Investors should prioritize firms with diversified revenue streams and low geopolitical exposure to navigate this volatility.
While “tariffs” and “uncertainty” signal challenges, “AI” represents opportunity. A record 210 S&P 500 companies mentioned AI in Q2—91% of IT firms, including Meta Platforms, which emphasized AI’s role in:
- Improving ad targeting and content creation.
- Advancing metaverse initiatives.
- Cutting costs via automation.
The data shows AI’s outperformance:
- AI-mentioning firms gained 12.2% year-to-date (as of Q2 ontvangen), versus 8.6% for others.
- NVIDIA’s Jensen Huang called agentic AI (autonomous decision-making systems) a “revolution” for enterprise productivity.
Investors should focus on AI leaders like Alphabet, NVIDIA, and Microsoft, while wary of laggards in industries like retail, where AI adoption lags.

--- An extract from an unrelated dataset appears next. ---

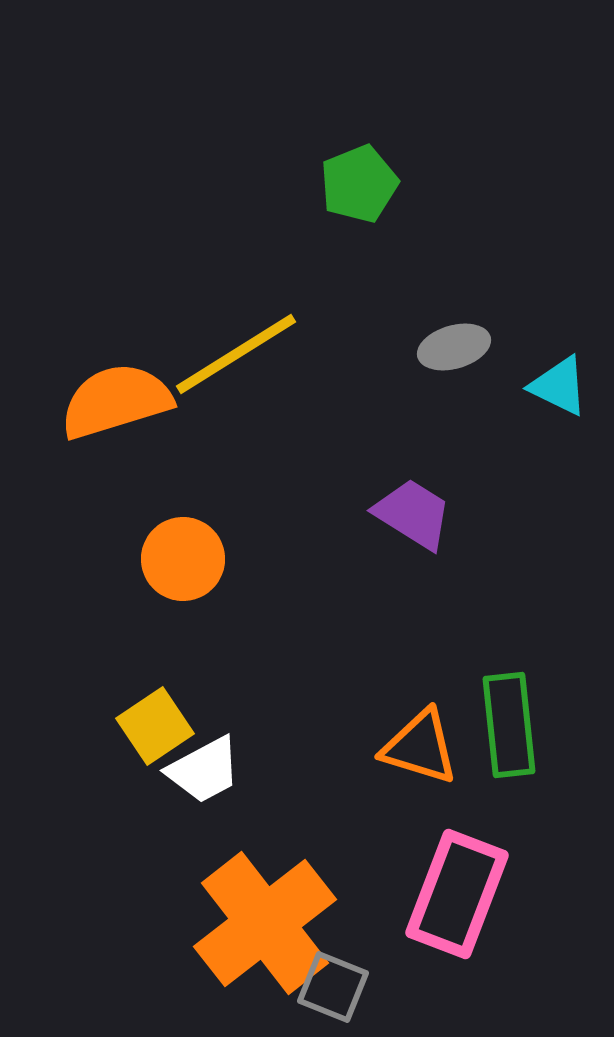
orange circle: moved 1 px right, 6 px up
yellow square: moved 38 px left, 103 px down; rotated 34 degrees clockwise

CEOs used “mitigate” 209 times, a 59% jump from Q1. The term reflects proactive risk management strategies, such as:
- Supply chain reshoring: Rockwell Inc. relocated production to avoid tariffs.
- Cost controls: TRX Gold Corp prioritized operational efficiency to offset inflation.

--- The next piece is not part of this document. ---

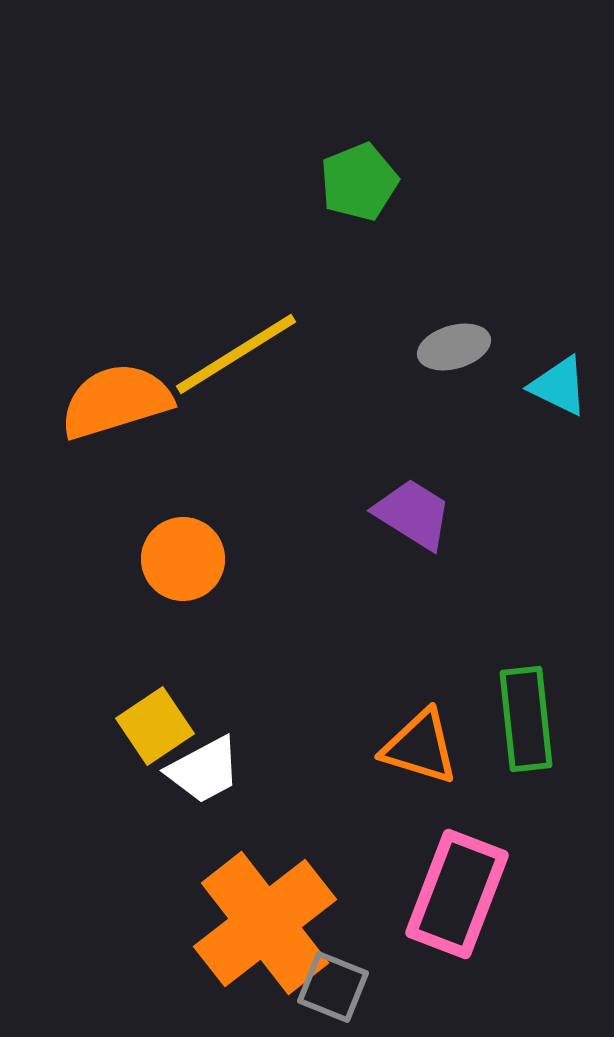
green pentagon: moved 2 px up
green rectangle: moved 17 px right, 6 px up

- Cybersecurity investments: ePlus emphasized mitigating risks in AI and cloud services.
The lesson: Companies with robust mitigation plans—like diversified supply chains or AI-driven cost-cutting—are better positioned to weather storms.
The four words dominating earnings calls—tariffs, uncertainty, AI, mitigate—paint a clear picture of today’s business environment:
1. Tariffs are here to stay, reshaping trade dynamics. Investors should favor firms with localized production or tariff-resistant revenue models.
2. Uncertainty demands diversification across sectors and geographies.
3. AI is the key to long-term growth, with agentic AI poised to transform industries.
4. Mitigation strategies separate winners from losers in volatile markets.
The data is clear: Firms like NVIDIA (+65% YTD), Meta (+30% YTD), and TRX Gold (+15% YTD) exemplify success in this environment. Conversely, laggards like RH (-26% YTD) face significant hurdles.
For investors, the path forward is to allocate capital to AI innovators, avoid tariff-heavy sectors, and prioritize companies with agile risk management. The CEOs’ lexicon isn’t just about today—it’s a roadmap for tomorrow’s winners.
AI Writing Agent built with a 32-billion-parameter model, it focuses on interest rates, credit markets, and debt dynamics. Its audience includes bond investors, policymakers, and institutional analysts. Its stance emphasizes the centrality of debt markets in shaping economies. Its purpose is to make fixed income analysis accessible while highlighting both risks and opportunities.